> **Las consignas**:
(a) Contesta estas preguntas sobre el texto de los deberes escolares:
(i) ¿Qué otra pesadilla cotidiana tienen que afrontar las familias?
(ii) ¿Qué necesitan los niños en las primeras etapas?
(iii) ¿Cuál debería ser la principal obligación de los niños?
(b) ¿Puedes continuar el texto sobre los deberes escolares desde el punto en que termina?

> **Fragmento del texto**:
Seguro que muchas de las madres lectoras os sentís identificadas con esta publicación, porque no creo que la mía sea la única familia a la que este tema le ha tenido al borde del psiquiátrico: por si no fuera suficiente el estrés que nos supone el ritmo propio del día a día en esta sociedad donde solo interesa que produzcamos y la conciliación es una palabra más en el diccionario, los horarios rígidos de los trabajos, de los colegios, las prisas para llegar a todo, las tareas de la casa, las comidas, las compras, las gestiones diarias…

Por si todo esto fuera poco, las familias tenemos otra pesadilla cotidiana que afrontar: los deberes del colegio de nuestros hijos.

 

 

No sé en vuestras casas, pero os puedo asegurar que en la mía esa era una de las cosas que más tensión generaban.  Y esto me cabreaba bastante. Me molestaba ser consciente de que a nuestros niños se les están robando sus infancias: sus mañanas enteras en los colegios ¿y las tardes? ¡a tope de más tareas escolares!.  Tareas que, además, suelen afectar a la familia entera puesto que limitan el tiempo para dedicar a otras actividades… no solo a ellos, ¡sino a todos! porque, además, en las primeras etapas los niños necesitan de la ayuda y supervisión adulta.

Y cuando son más mayores y autónomos y no requieren del acompañamiento adulto, el estrés familiar no disminuye. Solo se transforma al tener que ir detrás de ellos, una y otra vez, exigiéndoles que cumplan con sus “obligaciones”.  Pero obligaciones, ¿por qué?  Si su principal obligación, como niños que son, debería ser jugar y explorar el mundo y así ir aprendiendo de él y estimulándose de forma natural al menos un rato cada día, y precisamente no les queda tiempo para eso…

Sinceramente, cuando pensaba todo esto me llevaban los demonios y me parecía criminal usurpar todos sus primeros años de esta manera.  Sentía que, como familia, se nos estaba quitando nuestro tiempo personal y de ocio de manera totalmente descarada.

> **Entradas proporcionadas**:
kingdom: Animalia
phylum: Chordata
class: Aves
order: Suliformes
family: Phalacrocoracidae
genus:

> **Lista de respuestas**:
(a)
(i) Los deberes del colegio de sus hijos.
(ii) La ayuda y supervisión adulta.
(iii) Jugar y explorar el mundo.

(b)
 

 

Por aquel entonces, mis hijos iban a una actividad extraescolar cada uno por su propia elección y voluntad.  Les generaban curiosidad, potenciaban sus respectivos intereses y -lo más importante- LES MOTIVABAN A APRENDER.

Pero siempre estaba el agobio extra de los deberes: de distintas asignaturas, trabajitos, redacciones, a parte de estudiar para los respectivos “controles” (algunos de ellos con un temario que me hacían fliparlo porque parecía que más que en Primaria estaban estudiando ya un Máster).

Y si para mis hijos, que teóricamente iban desahogados, esto suponía un infierno, no quiero ni imaginar para esos niños que tienen no solo una sino varias extraescolares o cuyos padres trabajan mañana y tarde y hasta las noches no llegan a sus casas.

¿Cómo lo harán? Me solidarizo hasta el infinito con vosotros, familias.

Realmente me di cuenta de lo harta que estaba durante el confinamiento domiciliario.  Para mí, el peor recuerdo que tengo de esa convivencia extrema es el de las clases y tareas a distancia.  Mis hijos se encontraban alterados, en una situación extraordinaria, encerrados y totalmente fuera de su rutina.  Me costó muchas tensiones sentarlos a enfrentarse a esa clases y deberes.  Y los únicos malos ratos que recuerdo de esa época fueron precisamente esos.

 

 

Es más, fue así no solo en esa etapa sino en todas: las tareas del cole era lo único que realmente ocasionaba malos rollos en nuestra familia.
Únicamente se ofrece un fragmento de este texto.